During the meeting, White House Senior Advisor to the President for Strategic Planning, Jared Kushner said, "The law enforcement community heard the cries from the community, saw the injustices in the system that needed to be fixed, and they responded by coming together to fix it, and it's been a great partnership to do that."

US Attorney General William Barr
US Attorney General William Barr testifies during a US House Commerce, Justice, Science, and Related Agencies Subcommittee hearing on the Department of Justice Budget Request for Fiscal Year 2020, on Capitol Hill in Washington, DC, April 10, 2019. Mandel Ngan/AFP/Getty

The White House roundtable follows nearly a week of protests against anti-black police brutality following the May 25 death of George Floyd, a 46-year-old man who died in police custody after a Minneapolis police officer knelt on his neck for nearly nine minutes.

The White House discussion also follows the introduction of the Justice in Policing Act of 2020, a policing reform bill introduced Monday by House Democrats.

The bill seeks to revise federal laws to track police misconduct, nationally ban chokeholds and no-knock warrants, mandate racial bias training for all police, expand the use of police body and dashboard cameras, roll back the transfer of military equipment to local police departments and lessen the right of qualified immunity, a legal protection that makes it difficult to prosecute officers who violate citizens' rights.

"We can't settle for anything other than transformative structural change," said Democratic House Speaker Nancy Pelosi of California said on Monday at an event introducing the legislation. "True justice can only be achieved with full, comprehensive action, that is what we are doing today.

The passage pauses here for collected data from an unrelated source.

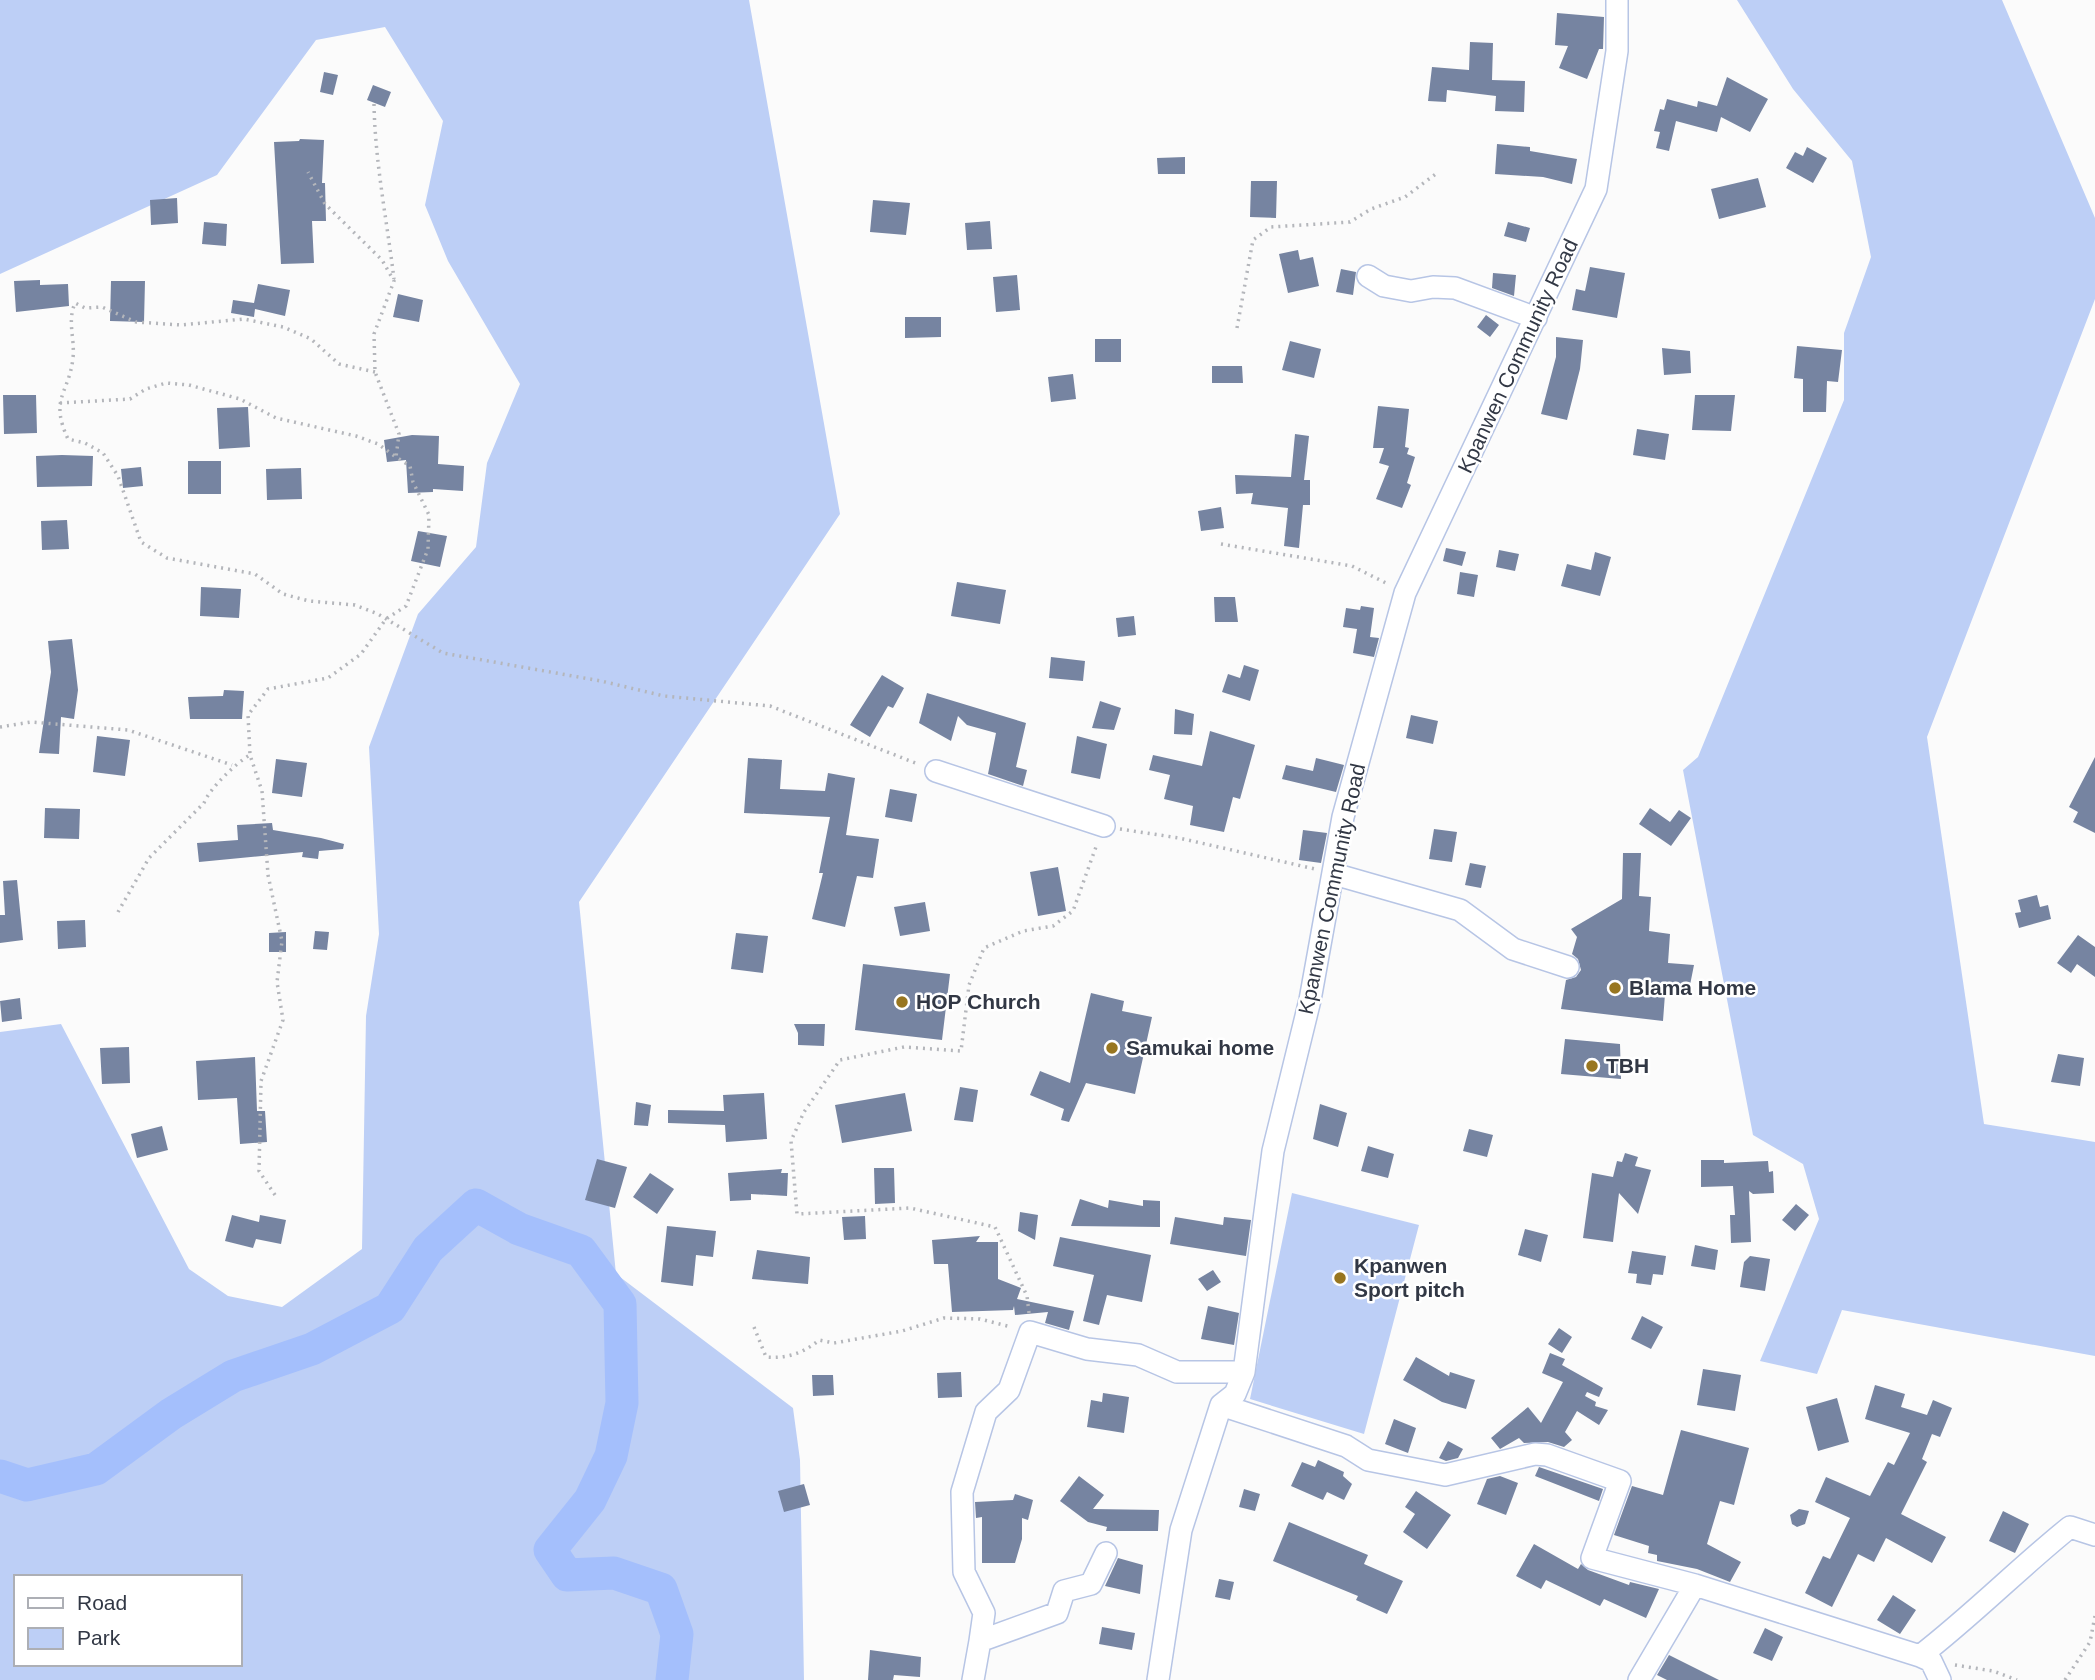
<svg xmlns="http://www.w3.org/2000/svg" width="2095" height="1680" viewBox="0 0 2095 1680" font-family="Arial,sans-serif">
<rect width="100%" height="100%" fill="#fbfbfb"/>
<path fill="#bdcff6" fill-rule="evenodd" d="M0,0H749L840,514L579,902L616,1274L793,1408L800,1460L804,1680H0V1032L61,1024L189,1269L228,1296L282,1307L362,1249L366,1016L379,934L369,747L418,614L476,547L487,463L520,384L448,261L425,205L443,121L385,27L316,40L217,175L0,274ZM16,1577H240V1664H16Z
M1737,0H2002L2095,218V299L1927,737L1984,1124L2095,1142V1356L1842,1310L1817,1374L1760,1361L1819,1219L1803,1164L1753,1135L1683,770L1698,757L1844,400V333L1871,257L1852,161L1793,89Z
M1292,1193L1419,1225L1364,1434L1250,1399Z"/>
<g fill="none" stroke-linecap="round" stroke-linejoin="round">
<path stroke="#a4bffc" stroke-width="33" d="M0,1476L27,1485L96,1469L171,1414L233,1376L312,1349L390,1308L428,1249L476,1205L519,1229L581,1251L620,1304L622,1403L611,1456L590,1500L550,1550L567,1575L614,1573L661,1589L677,1634L672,1680"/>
</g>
<path fill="#7684a1" d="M1557,13L1604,17L1603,49H1599L1587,79L1559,68L1568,46L1555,45Z
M1470,42L1493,43L1492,80L1525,81L1524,112L1495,111L1496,96L1447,90L1446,102L1428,101L1432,67L1469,70Z
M324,72L338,75L333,95L320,92Z
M1727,77L1768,99L1750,132L1721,117L1717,132L1676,121L1669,151L1656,148L1660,132L1654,131L1660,109L1664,110L1667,99L1697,107L1698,101L1717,106Z
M373,85L391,92L385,107L367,100Z
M300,139L324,140L322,183H325L326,221H312L314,263L281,264L274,142L299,141Z
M1497,144L1530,147V151L1577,159L1572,184L1543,177L1495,174Z
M1807,147L1827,158L1813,183L1786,168L1795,152L1803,156Z
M1185,157V174H1158L1157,158Z
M1758,178L1766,207L1719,219L1711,189Z
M1251,181H1277L1276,218L1250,217Z
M177,198L178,223L151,225L150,200Z
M873,200L910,203L906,235L870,232Z
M990,221L992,249L967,250L965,223Z
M204,222L227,224L226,246L202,244Z
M1508,222L1530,228L1526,242L1504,236Z
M1298,250L1300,260L1313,257L1319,286L1288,293L1279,254Z
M1590,267L1625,273L1617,318L1572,310L1576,289L1585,291Z
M1341,269L1356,272L1353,295L1336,292Z
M1493,273L1516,275L1514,296L1492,288Z
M1017,275L1020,310L996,312L993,277Z
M40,280V285L68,284L69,306L16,312L14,281Z
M111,281H145L144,322L110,321Z
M258,284L290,290L285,316L255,309L254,317L231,313L233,300L254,303Z
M398,294L423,300L419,322L393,317Z
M1486,315L1499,325L1490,337L1477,327Z
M905,317H941V337L905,338Z
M1556,337L1583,340L1580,369L1567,420L1541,414L1556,357Z
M1095,339H1121V362H1095Z
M1290,341L1321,349L1314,378L1282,370Z
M1797,346L1842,350L1838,382L1827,381L1826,412H1803V379L1794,378Z
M1662,348L1690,351L1691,373L1664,375Z
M1212,366H1242L1243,383H1212Z
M1073,374L1076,399L1051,402L1048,377Z
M3,395H36L37,433L4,434Z
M1695,395H1735L1731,431L1692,430Z
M1378,406L1409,409L1405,447L1409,448L1407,454L1415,457L1407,483L1411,485L1402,508L1376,499L1389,466L1379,463L1384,448H1373Z
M248,407L250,447L219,449L217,408Z
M1637,429L1669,434L1665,460L1633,455Z
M1295,434L1309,436L1304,480H1310V505H1303L1299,548L1284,546L1288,508L1251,504L1253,493L1236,494L1235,475L1291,477Z
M412,435L439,436L438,464L464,466L463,491L433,489V492L408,493L406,460L387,462L384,440Z
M62,455L93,456L92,486L37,487L36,456Z
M188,461H221V494H188Z
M141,467L143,486L123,488L121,469Z
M301,468L302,499L267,500L266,469Z
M1221,507L1224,528L1201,531L1198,511Z
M67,520L69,549L42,550L41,521Z
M418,531L447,536L440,567L411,561Z
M1446,548L1466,552L1462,566L1443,561Z
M1499,550L1519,554L1515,571L1496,567Z
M1595,552L1611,557L1600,596L1561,586L1567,564L1591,570Z
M1460,572L1478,575L1474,597L1457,594Z
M957,582L1006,590L1000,624L951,616Z
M201,587L241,589L239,618L200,616Z
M1214,597H1235L1238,622H1215Z
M1361,606L1374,608L1370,637L1379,638L1374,657L1353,653L1357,629L1343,627L1346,608L1360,610Z
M1134,616L1136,635L1118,637L1116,618Z
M72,639L78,690L74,719L61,717L59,754L39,753L51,672L48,641Z
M1051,657L1085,661L1083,681L1049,678Z
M1244,665L1259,670L1250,701L1222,692L1228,674L1240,678Z
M882,675L904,688L893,708L888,706L870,737L850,725Z
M224,690L244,691L242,719H190L188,697L223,696Z
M927,693L1026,723L1016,767L1027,770L1023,786L988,774L996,733L967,725L958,716L951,741L919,723Z
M1100,701L1121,708L1114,730L1092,728Z
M1175,709L1194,714L1192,735L1174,734Z
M1411,715L1438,721L1433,744L1406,738Z
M1210,731L1255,745L1240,799L1233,797L1224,832L1190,825L1193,806L1164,799L1170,775L1149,770L1153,755L1202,766Z
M97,736L130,740L125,776L93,772Z
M1077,736L1107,744L1100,779L1071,773Z
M2095,757V833L2073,822L2078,812L2069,807Z
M748,758L782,760L780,789L825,791L828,773L855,778L846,835L879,839L873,878L857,876L845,927L812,919L823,873H819L830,817L744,813Z
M1316,758L1344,765L1336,792L1282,779L1286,765L1313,771Z
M276,759L307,763L302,797L272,793Z
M890,789L917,794L912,822L885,817Z
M45,808L80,809L79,839L44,838Z
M1650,808L1670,822L1679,810L1691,818L1671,846L1639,824Z
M272,823L273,830L321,838L344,844L343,849L319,851L318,859L302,857L303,852L199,862L197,843L238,840L237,825Z
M1434,829L1457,832L1452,862L1429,859Z
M1303,830L1327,833L1321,863L1299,860Z
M1623,853H1641L1639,896L1651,897L1649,931L1670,934L1668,963L1694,965L1689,990L1665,994L1663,1021L1561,1009L1566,980L1576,977L1581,970L1578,959L1572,954L1577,937L1571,929L1622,899Z
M1470,863L1486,866L1481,888L1465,885Z
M1058,867L1066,911L1038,916L1030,872Z
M17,880L23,940L0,943V915H5L3,881Z
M2037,895L2040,907L2048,905L2051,919L2019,928L2015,913L2021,912L2018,900Z
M925,902L930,931L900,936L894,907Z
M85,920L86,947L58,949L57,921Z
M315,931L329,932L327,950L313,949Z
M286,932V952H269V933Z
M736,933L768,936L763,973L731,969Z
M2078,935L2095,947V977L2077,964L2071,973L2057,963Z
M863,964L950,974L942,1040L855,1030Z
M1091,993L1124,1001L1122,1011L1152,1017L1135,1094L1086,1083L1069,1122L1061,1120L1064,1109L1030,1095L1040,1071L1070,1083Z
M20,998L22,1019L2,1022L0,1001Z
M794,1024H825L824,1046L798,1045V1033Z
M1565,1039L1620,1044L1621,1079L1561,1074Z
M129,1047L130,1083L102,1084L100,1048Z
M2058,1054L2084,1058L2080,1086L2051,1082Z
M255,1057L257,1111H265L267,1142L240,1144L237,1098L198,1100L196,1061Z
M960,1087L978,1090L973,1122L954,1120Z
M764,1093L767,1139L726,1142L725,1125L668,1123V1110L724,1111L723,1095Z
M905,1093L912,1131L842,1143L835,1105Z
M636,1102L651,1105L648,1126L634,1125Z
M1320,1104L1347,1113L1338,1147L1313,1139Z
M162,1126L168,1150L137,1158L131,1134Z
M1469,1129L1493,1135L1487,1157L1463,1151Z
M1368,1146L1394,1154L1388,1178L1361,1171Z
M1625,1153L1638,1157L1635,1166L1651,1170L1638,1214L1619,1193L1613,1242L1583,1238L1592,1173L1613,1177L1617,1161L1622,1162Z
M597,1159L627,1167L615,1208L585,1200Z
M1701,1160H1724V1163L1768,1161L1769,1172L1773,1171L1774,1193L1753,1194L1749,1191L1751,1242L1731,1243L1730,1215H1735L1733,1186L1701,1187Z
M874,1168H894L895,1203L875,1204Z
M782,1169L781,1173H788L787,1196L751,1194V1200L730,1201L728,1173Z
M650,1173L674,1189L657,1214L633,1197Z
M1080,1199L1108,1208L1109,1200L1143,1206V1200L1160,1201V1227L1071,1226Z
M1796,1204L1809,1215L1795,1231L1782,1220Z
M1020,1212L1038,1215L1035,1240L1018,1231Z
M232,1215L259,1222L260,1215L286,1220L281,1244L256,1239L253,1248L225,1241Z
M865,1216L866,1239L844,1240L842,1217Z
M1175,1217L1223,1225L1224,1217L1251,1220L1246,1256L1170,1244Z
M667,1226L716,1231L713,1257L696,1255L693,1286L661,1282Z
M1525,1229L1548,1235L1541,1262L1518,1255Z
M980,1236L976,1242H998V1279L1021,1288L1017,1299L1074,1311L1069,1330L1045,1323L1048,1312L1015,1315L1014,1306L1013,1310L952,1312L948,1264H934L932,1240Z
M1060,1237L1151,1255L1142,1302L1107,1295L1099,1325L1083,1321L1094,1275L1053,1266Z
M1695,1245L1718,1250L1715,1270L1691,1266Z
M757,1250L810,1257L808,1284L752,1279Z
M1632,1251L1666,1256L1663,1275L1653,1274L1651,1285L1636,1283L1637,1274L1628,1273Z
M1750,1256L1770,1259L1765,1291L1740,1287L1744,1262Z
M1213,1270L1221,1282L1207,1291L1198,1279Z
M1208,1306L1239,1313L1234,1345L1201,1339Z
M1642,1316L1663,1327L1651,1349L1631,1339Z
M1559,1328L1572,1337L1562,1353L1548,1344Z
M1550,1353L1565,1359L1562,1365L1603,1388L1599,1397L1587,1392L1585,1396L1596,1402L1595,1406L1608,1410L1599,1425L1577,1411L1565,1432L1572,1440L1564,1447L1548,1442L1524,1443L1519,1438L1500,1449L1491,1438L1528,1407L1541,1423L1563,1382L1542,1373Z
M1416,1357L1449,1376L1450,1372L1475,1380L1466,1409L1442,1402L1403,1380Z
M1703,1369L1741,1375L1735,1411L1697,1405Z
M961,1372L962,1397L938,1398L937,1373Z
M812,1375H833L834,1395L813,1396Z
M1875,1385L1905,1394L1901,1407L1927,1415L1933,1400L1952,1408L1940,1437L1932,1434L1922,1459L1927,1462L1901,1514L1946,1537L1932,1563L1886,1538L1874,1562L1858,1554L1832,1607L1805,1593L1823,1556L1830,1559L1850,1518L1815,1502L1826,1477L1870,1496L1888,1462L1894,1465L1910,1433L1865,1419Z
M1103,1393L1129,1397L1124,1433L1087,1427L1091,1400L1102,1402Z
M1837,1398L1849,1442L1818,1451L1806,1407Z
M1394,1419L1416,1428L1408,1453L1385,1444Z
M1681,1430L1749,1448L1734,1505L1720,1501L1707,1544L1741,1562L1730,1582L1697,1569L1657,1561V1555L1648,1553L1649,1546L1614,1535L1632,1486L1663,1495Z
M1448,1441L1463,1449L1458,1458L1446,1461L1439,1458Z
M1318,1460L1344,1472L1343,1476L1352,1484L1344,1500L1327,1492L1323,1500L1291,1486L1302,1462L1315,1467Z
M1539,1467L1603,1489L1599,1501L1535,1476Z
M1079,1476L1104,1495L1093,1509L1159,1510L1158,1531H1106L1107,1527L1088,1522L1060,1501Z
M1500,1476L1518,1483L1506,1515L1477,1504L1487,1479Z
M804,1484L810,1505L784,1512L778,1491Z
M1244,1489L1260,1494L1255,1511L1239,1507Z
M1416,1491L1451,1515L1427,1549L1403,1532L1415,1514L1405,1507Z
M1015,1494L1033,1500L1028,1520L1022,1518V1539L1015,1563H982V1517L976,1518L975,1502L1013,1500Z
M1799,1509L1809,1511L1805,1524L1797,1527L1792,1524L1790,1515Z
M2003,1511L2029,1524L2015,1553L1989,1541Z
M1289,1522L1368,1555L1364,1564L1403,1581L1387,1614L1356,1600L1358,1596L1273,1561Z
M1534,1544L1578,1569L1581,1564L1588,1570L1629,1585L1630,1582L1659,1589L1646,1618L1604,1599L1600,1606L1546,1580L1541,1589L1516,1576Z
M1118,1558L1143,1565L1140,1594L1105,1586Z
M1219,1579L1234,1582L1230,1600L1215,1597Z
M1893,1595L1916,1610L1900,1634L1877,1620Z
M1102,1627L1135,1633L1132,1650L1099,1644Z
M1765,1628L1783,1637L1772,1661L1753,1653Z
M870,1650L921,1657L920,1677L894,1675L893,1680H868Z
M1669,1655L1719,1680H1667L1657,1675Z"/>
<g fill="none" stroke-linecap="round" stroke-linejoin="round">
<defs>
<path id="minor" d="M1368,276L1384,286L1411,291L1433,287L1455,288L1536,318
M936,771L1104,826
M1334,874L1460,910L1513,949L1568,967
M1221,1405L1346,1446L1368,1460L1445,1475L1535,1454L1547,1455L1620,1481L1592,1558L1695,1585L1920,1656L1931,1661L1940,1680
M980,1641L984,1613L964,1572L962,1492L986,1412L1009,1390L1030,1332L1087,1349L1138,1355L1177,1372H1244
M1920,1656C1973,1615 2019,1568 2070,1527L2095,1535
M973,1680L980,1641L1057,1613L1064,1591L1091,1584L1106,1553
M1158,1680L1181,1530L1221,1405L1235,1394L1244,1372L1273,1151L1310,1000L1343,817L1405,593L1596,189L1617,51V0
M1639,1680L1695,1585"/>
</defs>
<use href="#minor" stroke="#b7c5e5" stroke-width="24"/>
<path stroke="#b4b6bb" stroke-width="3.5" stroke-dasharray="2 5" stroke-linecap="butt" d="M374,104C375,162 387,221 394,279
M1237,328L1253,240L1271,227L1350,222L1371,209L1405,197L1437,173
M375,372L339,364L311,339L283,327L244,319L181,325L136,322L102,307L85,308L75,303C67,322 75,338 73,358C69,394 49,398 68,439L85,443L103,453L118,476L141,542L167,558L255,574L283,594L309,601L355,605L378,614L443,653L601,681L664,696L770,706L918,764
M60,403L130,399L146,389L166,383L189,385L240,399L276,418L356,436L378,444L396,457
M1221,544L1352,566L1388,584
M0,727L31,722L128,730L232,765
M1120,829L1179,838L1315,869
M118,912L149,858L204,803C209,789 237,762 250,755
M275,1195L259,1171L261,1081L283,1020L277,982L282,941L268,875L262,791L250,755L248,715L268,689L328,678L361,654L386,619L406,606L428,549L429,515L413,482L410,466L396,457L399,434L375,372L374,334L394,281L382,260L325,204L308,172
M1029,1313L1027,1296L995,1227L910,1208L797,1214L791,1141L804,1112L840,1060L904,1047L961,1051L969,985L984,948L1023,931L1053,926L1073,911L1097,844
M754,1327L766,1357C786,1359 804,1353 819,1340L834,1343L902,1331L944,1318L980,1319L1011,1327
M1955,1665L1993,1671L2017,1680
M2065,1680L2090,1642L2095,1616"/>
<use href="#minor" stroke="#fff" stroke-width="21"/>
</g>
<g fill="#987620" stroke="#fff" stroke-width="2.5">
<circle cx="1615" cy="988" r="7"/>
<circle cx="902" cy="1002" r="7"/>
<circle cx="1112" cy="1048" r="7"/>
<circle cx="1592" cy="1066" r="7"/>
<circle cx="1340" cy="1278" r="7"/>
</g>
<g text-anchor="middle" stroke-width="5" stroke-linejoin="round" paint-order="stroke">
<g font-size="21" fill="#323845" stroke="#fff">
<text transform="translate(1518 356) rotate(-65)" y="7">Kpanwen Community Road</text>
<text transform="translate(1332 889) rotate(-78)" y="7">Kpanwen Community Road</text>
</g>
<g font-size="21" font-weight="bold" fill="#323845" stroke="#fff" text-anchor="start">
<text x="1629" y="995">Blama Home</text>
<text x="916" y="1009">HOP Church</text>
<text x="1126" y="1055">Samukai home</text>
<text x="1606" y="1073">TBH</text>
<text x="1354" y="1273">Kpanwen<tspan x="1354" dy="24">Sport pitch</tspan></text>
</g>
</g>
<rect x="14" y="1575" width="228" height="91" fill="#ffffff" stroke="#adafb5" stroke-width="2"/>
<rect x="28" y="1598" width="35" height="10" fill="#ffffff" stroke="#adafb5" stroke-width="2"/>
<text x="77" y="1610" font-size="21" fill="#323845">Road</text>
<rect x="28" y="1628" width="35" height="21" fill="#bdcff6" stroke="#adafb5" stroke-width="2"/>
<text x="77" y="1645" font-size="21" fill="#323845">Park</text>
</svg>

This is a first step; there is more to come."

In two Monday tweets, Trump signaled potential opposition to the Democratic bill.

"LAW & ORDER, NOT DEFUND AND ABOLISH THE POLICE. The Radical Left Democrats have gone Crazy!" Trump tweeted, later adding, "This year has seen the lowest crime numbers in our Country's recorded history, and now the Radical Left Democrats want to Defund and Abandon our Police. Sorry, I want LAW & ORDER!"

The First Step Act, which Barr referenced in his comments and which Trump signed into law on December 21, 2018, reformed federal prisons and sentencing laws to mandate de-escalation training for correctional officers, stop the use of restraints on pregnant prisoners, improve the availability of prison feminine hygiene products, expand compassionate release for terminally ill convicts, and issue grants projects facilitating the reentry of prisoners back into their communities after release.